Tiziano vivía en el tejado y Cezanne en la fresquera, el pintor que nunca quiso ser de cámara de nadie se afanaba en su parco estudio por terminar un cuadro imposible. Y cuando caía en la tentación de admitirlo, paraba y se asomaba a la ventana por la que veía desperezarse de la siesta las calles del Madrid entumecido. Pensaba que al fin y al cabo, fuera por un rey católico o por un Galileo, por ahí se desperezaba el Renacimiento.
Una vez tomado aire volvía a la faena y, más que pincelar, aplicaba el bisturí sobre el lienzo. Algo todavía le sonaba en el monedero cuando se estiraba para tomar mejor ángulo, alguna forma habría de escorzar esa figura. Aunque llevara toda la tarde, terminaría por darle el vuelo que requería. Pero quedaban muchas figuras y no tantas tardes. Al menos la última visita fue breve, solo vino a cambiar un beso por una moneda.
La vida pasa lenta pero constante delante de un caballete y va dejando retratos, bodegones, paisajes, fiestas de diosas y algunos réditos para comprar sillas, una nevera, el primer plato y un buen aguarrás. El último encargo debía darle además para un buen postre y quizás champán, pero había que poner todo el temple segoviano en el que creció, y su proverbial austeridad para llenarse de coraje y no desesperar.

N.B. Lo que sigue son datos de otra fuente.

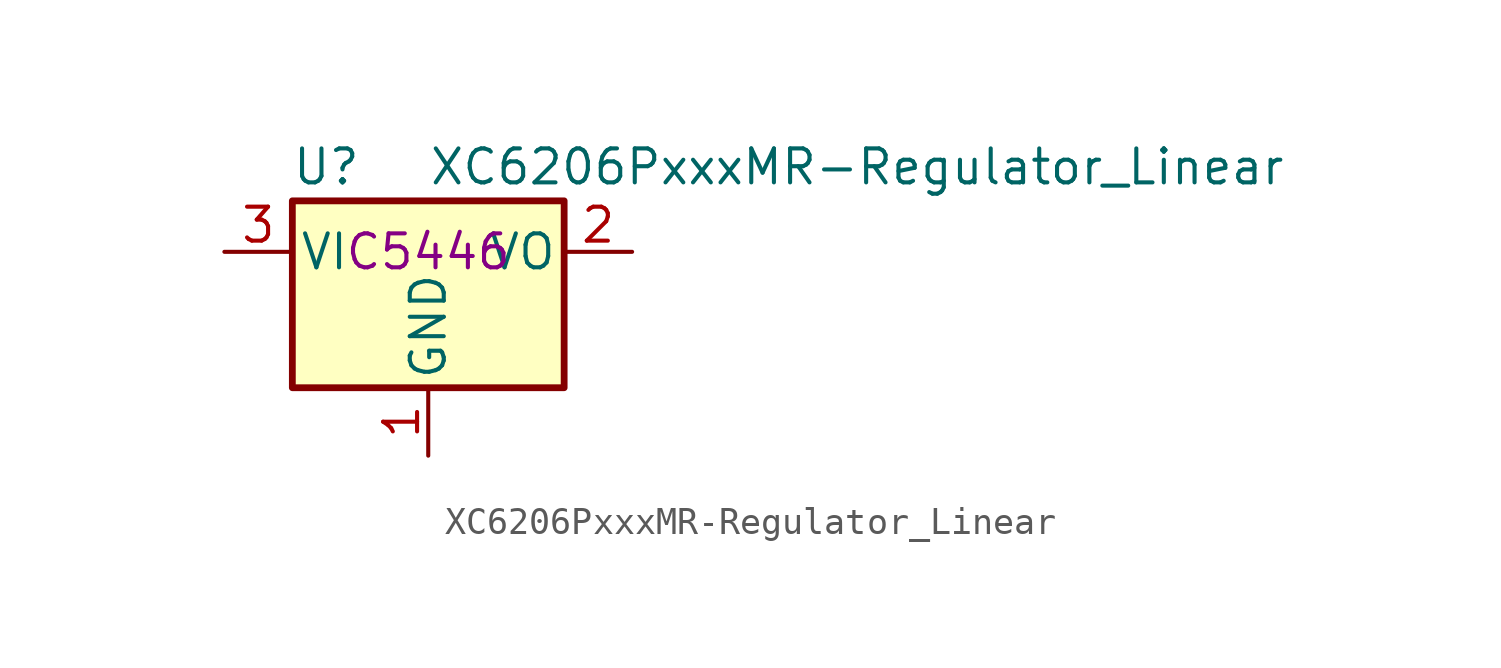
<source format=kicad_sym>
(kicad_symbol_lib
  (version 20211014)
  (generator kicad_symbol_editor)
  (symbol "XC6206PxxxMR-Regulator_Linear"
    (pin_names
      (offset 0.254))
    (property "Reference" "U"
      (at -3.81 3.175 0)
      (effects (font (size 1.27 1.27))))
    (property "Value" "XC6206PxxxMR-Regulator_Linear"
      (at 0 3.175 0)
      (effects (font (size 1.27 1.27)) (justify left)))
    (property "LCSC" "C5446"
      (at 0 0 0)
      (effects (font (size 1.27 1.27))))
    (symbol "XC6206PxxxMR-Regulator_Linear_0_1"
      (rectangle (start -5.08 1.905) (end 5.08 -5.08) (stroke (width 0.254) (type default) (color 0 0 0 0)) (fill (type background))))
    (symbol "XC6206PxxxMR-Regulator_Linear_1_1"
      (pin power_in line (at 0 -7.62 90) (length 2.54) (name "GND" (effects (font (size 1.27 1.27)))) (number "1" (effects (font (size 1.27 1.27)))))
      (pin power_out line (at 7.62 0 180) (length 2.54) (name "VO" (effects (font (size 1.27 1.27)))) (number "2" (effects (font (size 1.27 1.27)))))
      (pin power_in line (at -7.62 0 0) (length 2.54) (name "VI" (effects (font (size 1.27 1.27)))) (number "3" (effects (font (size 1.27 1.27))))))))
</source>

Tiziano veía cielos y Cezanne ciruelos y albaricoques. El pintor que no desayunaba como un rey pero sí cenaba como un pobre se esmeraba en su paleta, mezclando tintes y pastas, probando pacientemente hasta dar con el color filosofal. Pasaran horas o semanas, no era cuestión de acelerarse, todo tendría su hora. Si llamaban no era cuestión de dejar el teléfono sonando, tenía a quien lo descolgara y supiera templar gaitas, impaciencias e impertinencias con el preciso y justo desparpajo.
Tampoco iba a renunciar a los paseos matinales por el bajo Chamberí, que despejan la espesura del trazo, ni al vino de frasca de cualquiera de las inmundas tabernas, que clarifica ideas y pone las perspectivas en su sitio. La tarde ya daría de sí como para pelearse con los fondos y las sombras, para desgañitarse y darle vueltas a la tela, abrir y cerrar visillos, encender y volver a apagar la luz. Se resistía este trabajo, pero era cuestión de no ofuscarse y perseverar.
En los tiempos de supremacía de la razón y equilibrio de las formas, que volverían pronto, las escenas se compondrían a partir de un planteamiento coherente y se desplegarían armónicamente, sin pecar de ancho ni de largo, proporcionadas en su origen y consistentes con los cánones clásicos. Pero de momento seguía el pintor sumido y agobiado en la indefinición impresionista, no terminaba de tener claro el concepto, no encontraba las líneas precisas, no era capaz de vislumbrar plazos de entrega. Se estaba haciendo de noche otro día, pero ya sentía que se le hacía de noche la vida.
Tiziano pintaba azules y Cezanne rojos revenidos. Decididamente el mejor encargo llegó muy tarde. Se presentó el marchante con una sonrisa y un portafolios de piel, pero lo que dejó fue una trampa que no habría manera de salvar. Avanzaba el invierno, miraba el artista en su estudio el maldito calendario y negaba con su pulcra cabeza, arrugaba la lúcida frente, se llevaba las manos huesudas a los ojos inusitadamente vidriosos. Concluía que no quedaba más alternativa que ponerse otra vez.
Ese cuadro no lo terminaría nunca, pero no estaba ni en el contrato ni en su ánimo dejar de pintarlo. Nadie de la severa tierra de donde venía habría llegado siquiera a plantearse abandonar, y aunque no se la esperaba, la inspiración siempre podría reaparecer. Flaqueaban las fuerzas, recrudecía el febrero traidor, pero a la vuelta de unos días de ingreso retomaría con renovado vigor.
El Renacimiento llamaba a las puertas pero ya no le encontraría. No conoció Tiziano ni los tejados ni los cielos ni los azules de Segovia.